I hope Dave can pass on some first hand recollections to help you build a picture of your Father. Other resources are the Harrison Line history by Captain Cubben which describes the incident as reported in great detail.

Bill


----------



## Forde

Bill and Mike
Thank you so much for replying to this thread, been a long time since I viewed it. Really nice to hear nice things said here. Will follow up all contacts. I have read that chapter in that book about my father's last moments (almost wish I hadn't to be honest as quite emotional reading). Thanks again guys.


----------



## Lukeanthony

Mick McCabe said:


> *Mike McCabe*
> 
> 
> 
> Hi.

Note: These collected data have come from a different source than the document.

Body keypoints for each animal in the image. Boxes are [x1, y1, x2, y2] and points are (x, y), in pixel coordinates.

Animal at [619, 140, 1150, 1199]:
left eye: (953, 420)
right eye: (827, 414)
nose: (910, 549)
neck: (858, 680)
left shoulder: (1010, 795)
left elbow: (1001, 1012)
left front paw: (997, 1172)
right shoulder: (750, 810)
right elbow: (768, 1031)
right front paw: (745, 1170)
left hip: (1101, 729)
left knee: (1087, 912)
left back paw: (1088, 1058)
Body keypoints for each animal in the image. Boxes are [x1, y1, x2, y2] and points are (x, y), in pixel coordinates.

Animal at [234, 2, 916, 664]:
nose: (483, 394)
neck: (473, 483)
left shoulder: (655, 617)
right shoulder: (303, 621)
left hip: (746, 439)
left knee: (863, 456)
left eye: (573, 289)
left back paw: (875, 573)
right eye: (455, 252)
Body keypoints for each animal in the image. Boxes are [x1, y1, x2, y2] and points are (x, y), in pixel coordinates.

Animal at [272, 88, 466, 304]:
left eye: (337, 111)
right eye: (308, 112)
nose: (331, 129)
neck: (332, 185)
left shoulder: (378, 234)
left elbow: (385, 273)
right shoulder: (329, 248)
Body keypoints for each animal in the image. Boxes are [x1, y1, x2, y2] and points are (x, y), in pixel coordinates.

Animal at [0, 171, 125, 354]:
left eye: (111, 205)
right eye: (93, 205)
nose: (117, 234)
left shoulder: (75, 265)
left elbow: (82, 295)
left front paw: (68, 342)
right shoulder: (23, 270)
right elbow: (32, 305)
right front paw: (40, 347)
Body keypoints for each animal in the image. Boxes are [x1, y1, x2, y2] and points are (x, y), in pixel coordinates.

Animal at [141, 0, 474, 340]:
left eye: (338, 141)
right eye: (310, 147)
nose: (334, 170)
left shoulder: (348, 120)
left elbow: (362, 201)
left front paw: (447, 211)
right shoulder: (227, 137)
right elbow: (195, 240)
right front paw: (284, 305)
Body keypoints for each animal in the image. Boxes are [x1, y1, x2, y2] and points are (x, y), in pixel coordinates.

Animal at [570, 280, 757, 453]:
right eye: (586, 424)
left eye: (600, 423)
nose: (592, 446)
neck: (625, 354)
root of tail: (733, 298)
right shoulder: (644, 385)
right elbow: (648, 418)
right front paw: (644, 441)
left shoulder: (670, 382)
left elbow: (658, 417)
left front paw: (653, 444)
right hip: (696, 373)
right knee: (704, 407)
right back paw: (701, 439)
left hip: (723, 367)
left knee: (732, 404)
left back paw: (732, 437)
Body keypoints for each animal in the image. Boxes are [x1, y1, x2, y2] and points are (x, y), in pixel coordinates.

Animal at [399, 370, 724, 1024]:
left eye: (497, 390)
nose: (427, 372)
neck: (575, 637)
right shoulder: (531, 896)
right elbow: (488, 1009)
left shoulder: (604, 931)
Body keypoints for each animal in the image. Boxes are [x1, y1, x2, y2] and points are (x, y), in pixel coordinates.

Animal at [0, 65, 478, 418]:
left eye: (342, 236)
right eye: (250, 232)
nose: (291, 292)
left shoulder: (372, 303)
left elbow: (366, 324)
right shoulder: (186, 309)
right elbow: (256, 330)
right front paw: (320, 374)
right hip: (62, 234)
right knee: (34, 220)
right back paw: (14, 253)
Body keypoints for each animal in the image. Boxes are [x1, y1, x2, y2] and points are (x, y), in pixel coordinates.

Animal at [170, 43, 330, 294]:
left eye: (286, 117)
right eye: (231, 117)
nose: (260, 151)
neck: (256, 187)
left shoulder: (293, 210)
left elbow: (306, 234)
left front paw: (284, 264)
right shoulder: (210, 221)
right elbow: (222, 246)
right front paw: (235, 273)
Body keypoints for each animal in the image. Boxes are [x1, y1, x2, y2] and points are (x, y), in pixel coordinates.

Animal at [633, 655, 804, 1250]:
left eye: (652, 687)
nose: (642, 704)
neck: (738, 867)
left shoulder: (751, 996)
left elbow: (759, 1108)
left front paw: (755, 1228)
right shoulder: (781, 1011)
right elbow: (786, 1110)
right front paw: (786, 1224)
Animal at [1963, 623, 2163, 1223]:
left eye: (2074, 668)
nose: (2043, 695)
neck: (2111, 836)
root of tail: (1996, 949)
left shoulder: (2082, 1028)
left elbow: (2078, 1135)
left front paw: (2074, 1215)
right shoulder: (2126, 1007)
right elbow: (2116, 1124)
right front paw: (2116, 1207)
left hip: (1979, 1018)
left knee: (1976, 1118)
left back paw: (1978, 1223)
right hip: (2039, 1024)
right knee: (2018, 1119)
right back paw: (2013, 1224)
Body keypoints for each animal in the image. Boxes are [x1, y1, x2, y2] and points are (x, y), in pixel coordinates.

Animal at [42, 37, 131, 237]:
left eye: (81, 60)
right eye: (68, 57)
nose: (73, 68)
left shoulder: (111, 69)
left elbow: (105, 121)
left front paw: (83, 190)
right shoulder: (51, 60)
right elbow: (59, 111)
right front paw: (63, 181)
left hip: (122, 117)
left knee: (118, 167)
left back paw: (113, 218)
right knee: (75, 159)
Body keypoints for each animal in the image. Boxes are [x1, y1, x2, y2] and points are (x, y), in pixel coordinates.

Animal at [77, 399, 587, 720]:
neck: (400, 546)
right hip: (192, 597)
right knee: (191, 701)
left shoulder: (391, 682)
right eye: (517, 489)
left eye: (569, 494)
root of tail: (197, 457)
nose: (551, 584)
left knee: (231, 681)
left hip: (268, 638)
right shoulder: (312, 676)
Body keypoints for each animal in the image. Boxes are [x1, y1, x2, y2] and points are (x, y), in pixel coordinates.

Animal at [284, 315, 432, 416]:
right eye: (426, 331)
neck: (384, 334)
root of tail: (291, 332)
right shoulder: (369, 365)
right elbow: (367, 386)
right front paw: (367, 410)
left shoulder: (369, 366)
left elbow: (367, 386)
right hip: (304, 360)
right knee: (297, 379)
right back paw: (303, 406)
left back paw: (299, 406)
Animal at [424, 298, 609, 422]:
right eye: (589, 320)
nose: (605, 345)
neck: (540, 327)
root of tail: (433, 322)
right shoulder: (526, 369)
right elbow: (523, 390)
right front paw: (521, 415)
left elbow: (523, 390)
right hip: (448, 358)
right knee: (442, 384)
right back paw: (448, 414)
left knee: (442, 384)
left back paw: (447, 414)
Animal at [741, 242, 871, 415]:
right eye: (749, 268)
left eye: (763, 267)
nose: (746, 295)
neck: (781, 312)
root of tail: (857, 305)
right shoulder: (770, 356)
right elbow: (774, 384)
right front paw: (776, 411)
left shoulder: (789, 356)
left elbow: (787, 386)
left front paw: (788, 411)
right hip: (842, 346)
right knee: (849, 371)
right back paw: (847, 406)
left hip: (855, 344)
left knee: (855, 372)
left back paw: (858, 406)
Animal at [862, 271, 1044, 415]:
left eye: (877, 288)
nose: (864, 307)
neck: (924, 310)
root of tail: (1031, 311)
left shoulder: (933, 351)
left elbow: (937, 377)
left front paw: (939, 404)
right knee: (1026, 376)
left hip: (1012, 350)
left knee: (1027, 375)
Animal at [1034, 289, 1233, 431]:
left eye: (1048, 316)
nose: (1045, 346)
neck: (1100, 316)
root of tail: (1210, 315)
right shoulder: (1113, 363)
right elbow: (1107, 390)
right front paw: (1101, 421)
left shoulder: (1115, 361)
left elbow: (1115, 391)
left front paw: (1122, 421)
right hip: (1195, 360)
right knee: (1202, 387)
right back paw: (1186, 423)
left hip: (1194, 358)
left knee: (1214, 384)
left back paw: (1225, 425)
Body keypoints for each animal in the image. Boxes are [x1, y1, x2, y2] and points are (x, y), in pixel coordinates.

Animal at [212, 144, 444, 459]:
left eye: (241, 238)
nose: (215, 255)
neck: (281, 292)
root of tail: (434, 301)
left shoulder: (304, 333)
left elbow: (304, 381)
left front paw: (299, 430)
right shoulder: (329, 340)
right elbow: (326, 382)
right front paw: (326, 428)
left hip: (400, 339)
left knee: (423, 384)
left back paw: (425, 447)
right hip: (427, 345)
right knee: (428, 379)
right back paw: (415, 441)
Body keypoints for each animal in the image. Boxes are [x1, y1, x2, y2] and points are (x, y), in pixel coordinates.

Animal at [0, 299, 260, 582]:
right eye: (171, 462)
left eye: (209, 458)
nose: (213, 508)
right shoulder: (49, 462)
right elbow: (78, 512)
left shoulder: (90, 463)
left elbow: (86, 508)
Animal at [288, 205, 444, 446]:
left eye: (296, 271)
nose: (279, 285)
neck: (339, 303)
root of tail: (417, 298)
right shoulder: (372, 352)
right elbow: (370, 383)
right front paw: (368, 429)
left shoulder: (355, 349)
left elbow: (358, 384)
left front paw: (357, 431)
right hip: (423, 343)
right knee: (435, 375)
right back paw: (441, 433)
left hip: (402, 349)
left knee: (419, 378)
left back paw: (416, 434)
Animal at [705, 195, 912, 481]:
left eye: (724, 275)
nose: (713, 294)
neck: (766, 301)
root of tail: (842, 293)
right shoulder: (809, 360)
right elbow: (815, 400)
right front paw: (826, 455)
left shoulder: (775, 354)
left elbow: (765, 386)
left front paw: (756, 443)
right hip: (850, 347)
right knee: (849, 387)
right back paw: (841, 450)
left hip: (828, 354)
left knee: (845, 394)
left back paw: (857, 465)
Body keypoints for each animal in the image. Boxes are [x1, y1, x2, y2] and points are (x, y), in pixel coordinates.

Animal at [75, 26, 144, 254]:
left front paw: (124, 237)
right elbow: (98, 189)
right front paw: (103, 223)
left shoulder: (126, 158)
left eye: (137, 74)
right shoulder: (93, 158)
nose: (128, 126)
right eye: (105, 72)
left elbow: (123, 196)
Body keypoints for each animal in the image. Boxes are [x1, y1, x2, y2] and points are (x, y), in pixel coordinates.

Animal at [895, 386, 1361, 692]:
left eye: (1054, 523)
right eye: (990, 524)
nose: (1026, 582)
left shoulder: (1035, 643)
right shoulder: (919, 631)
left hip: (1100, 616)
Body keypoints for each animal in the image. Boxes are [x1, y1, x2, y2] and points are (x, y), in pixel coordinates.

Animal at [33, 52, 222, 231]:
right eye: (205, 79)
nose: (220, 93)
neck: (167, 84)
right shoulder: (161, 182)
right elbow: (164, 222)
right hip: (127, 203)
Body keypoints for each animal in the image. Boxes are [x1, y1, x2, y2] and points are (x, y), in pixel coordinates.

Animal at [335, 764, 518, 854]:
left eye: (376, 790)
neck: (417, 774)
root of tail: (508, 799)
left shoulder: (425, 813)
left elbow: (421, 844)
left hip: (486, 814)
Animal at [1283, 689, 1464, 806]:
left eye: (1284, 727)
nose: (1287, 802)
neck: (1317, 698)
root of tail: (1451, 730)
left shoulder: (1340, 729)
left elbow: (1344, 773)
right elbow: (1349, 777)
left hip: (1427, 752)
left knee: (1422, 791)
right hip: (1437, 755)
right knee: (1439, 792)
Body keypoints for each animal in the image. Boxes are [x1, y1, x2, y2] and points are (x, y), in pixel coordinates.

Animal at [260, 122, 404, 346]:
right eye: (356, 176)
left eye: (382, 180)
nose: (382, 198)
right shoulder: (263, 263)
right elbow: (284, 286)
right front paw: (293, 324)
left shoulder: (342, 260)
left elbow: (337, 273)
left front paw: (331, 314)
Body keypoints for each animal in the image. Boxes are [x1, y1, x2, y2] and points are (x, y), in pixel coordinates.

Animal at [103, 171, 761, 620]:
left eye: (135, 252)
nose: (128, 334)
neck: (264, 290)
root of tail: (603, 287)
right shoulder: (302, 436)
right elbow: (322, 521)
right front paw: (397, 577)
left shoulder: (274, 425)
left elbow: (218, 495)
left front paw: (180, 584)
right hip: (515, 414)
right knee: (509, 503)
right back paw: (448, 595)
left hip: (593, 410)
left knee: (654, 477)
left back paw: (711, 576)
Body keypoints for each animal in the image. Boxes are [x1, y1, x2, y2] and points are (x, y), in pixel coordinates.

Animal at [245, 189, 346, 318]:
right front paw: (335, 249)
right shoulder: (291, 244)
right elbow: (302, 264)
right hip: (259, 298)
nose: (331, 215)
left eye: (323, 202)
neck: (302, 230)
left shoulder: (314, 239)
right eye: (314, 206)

I knew your dad from the seventies & was abroad on the Historian when he died.
> He wasc a big mate of a guy called Kevin Knight who was ex sea going relief 24 hour engineer . Kevin was also a bouncer at many of the Liverpool clubs at the time.
> **** was a really good guy who would go out of his way to do anyone a favour, I never sailed with him but coasted with him on a number of occassons, he was 3rd Engineer I was electrician.
> 
> Hope this helps.
> 
> Mike


hi mike, wonder if you can remember me ,A L DIXON ,TONY DIXON,
WE MET UP A FEW TIMES ON different Harrison ships ,think mostly at Liverpool working bye, from 1972 to 1977 
yes I can remember Kevin knight ,done few coastal trips with him ,
he was mostly doing 24,s but remarkably , had a twin working on the doors in the night club next to dominion pub,AH AH,
GOT MY FIRST TRIP AS 1ST LECKY ON THE MV .NOVELIST , AFTER GAINING THE T4 ELEC TECHNICIANS CERTIFICATE AT SOUTH SHIELD MARINE TECH COLLEGE,
MY VERY FIRST TRIP WAS IN FEB 1972 ON THE MV MAGICIAN, 
DAVE PENNINGTON WAS 1ST LECKY CHARLIE BOWIE WAS CHEIF ENG ,AND MIKE SWORD WAS 2nd eng,
let me know if you can recall.
cheers 
TONY


----------



## Dixon Anthony

John Glover said:


> Any further details M8
> regards
> John Glover


Me name 
Tony Dixon did we meet


----------



## Dixon Anthony

Dixon Anthony said:


> Me name
> Tony Dixon did we meet


Joint inn 1972 
First trip on THE MAGICIAN AS 2nd lecky with DAVE PENNINGTON , 1st lecky


----------



## Peter Hewson

I remember this Explosin/Fire, for the reason that the recovery towage was undertaken by the Ex Wilson Line Vessel "Rapallo". (City of Limasol) One of my first ships, as a Junior Eng; In 75/6 I sailed as 2nd Eng on several T&J ships. Custodian, Adventurer, Benfactor, Statesman and Linguist amongst them.

Pete


----------



## Dixon Anthony

Mick McCabe said:


> *Mike McCabe*
> 
> 
> 
> Hi. I knew your dad from the seventies & was abroad on the Historian when he died.
> He wasc a big mate of a guy called Kevin Knight who was ex sea going relief 24 hour engineer . Kevin was also a bouncer at many of the Liverpool clubs at the time.
> Mick was a really good guy who would go out of his way to do anyone a favour, I never sailed with him but coasted with him on a number of occassons, he was 3rd Engineer I was electrician.
> 
> Hope this helps.
> 
> Mike


----------



## Dixon Anthony

Hi Mike don't know if you can remember me but I do remember all the guys you're referring to I did a few coastal runs with the Mighty Kevin night,
Amusingly he had a twin brother that worked on the doors in the nightclub Think it was called all in the wall just took from the Dominion pub
I met you quite a few times what in bye my first trip was on the magician as Second electrician with Dave Pennington,
Still wet behind the ears and the young man of 22. Walked into Canada dock after seeing Billy Finn and was working by on the Dalesman hey Lenny Hughes joinedHarrison line in January 1972,
My cousin was chief engineer Brian HART, and was Second engineer at the time on the MV t the Tactician when that unfortunate explosion occurred.
Incidentally you got on quite well together your myself.
Here is all when you're still well,
I'm 73 now,
Only wish I had that time over again I know little beautiful ports visited I'm testerone levels were high a ha hah ah
Tony Dixon x


----------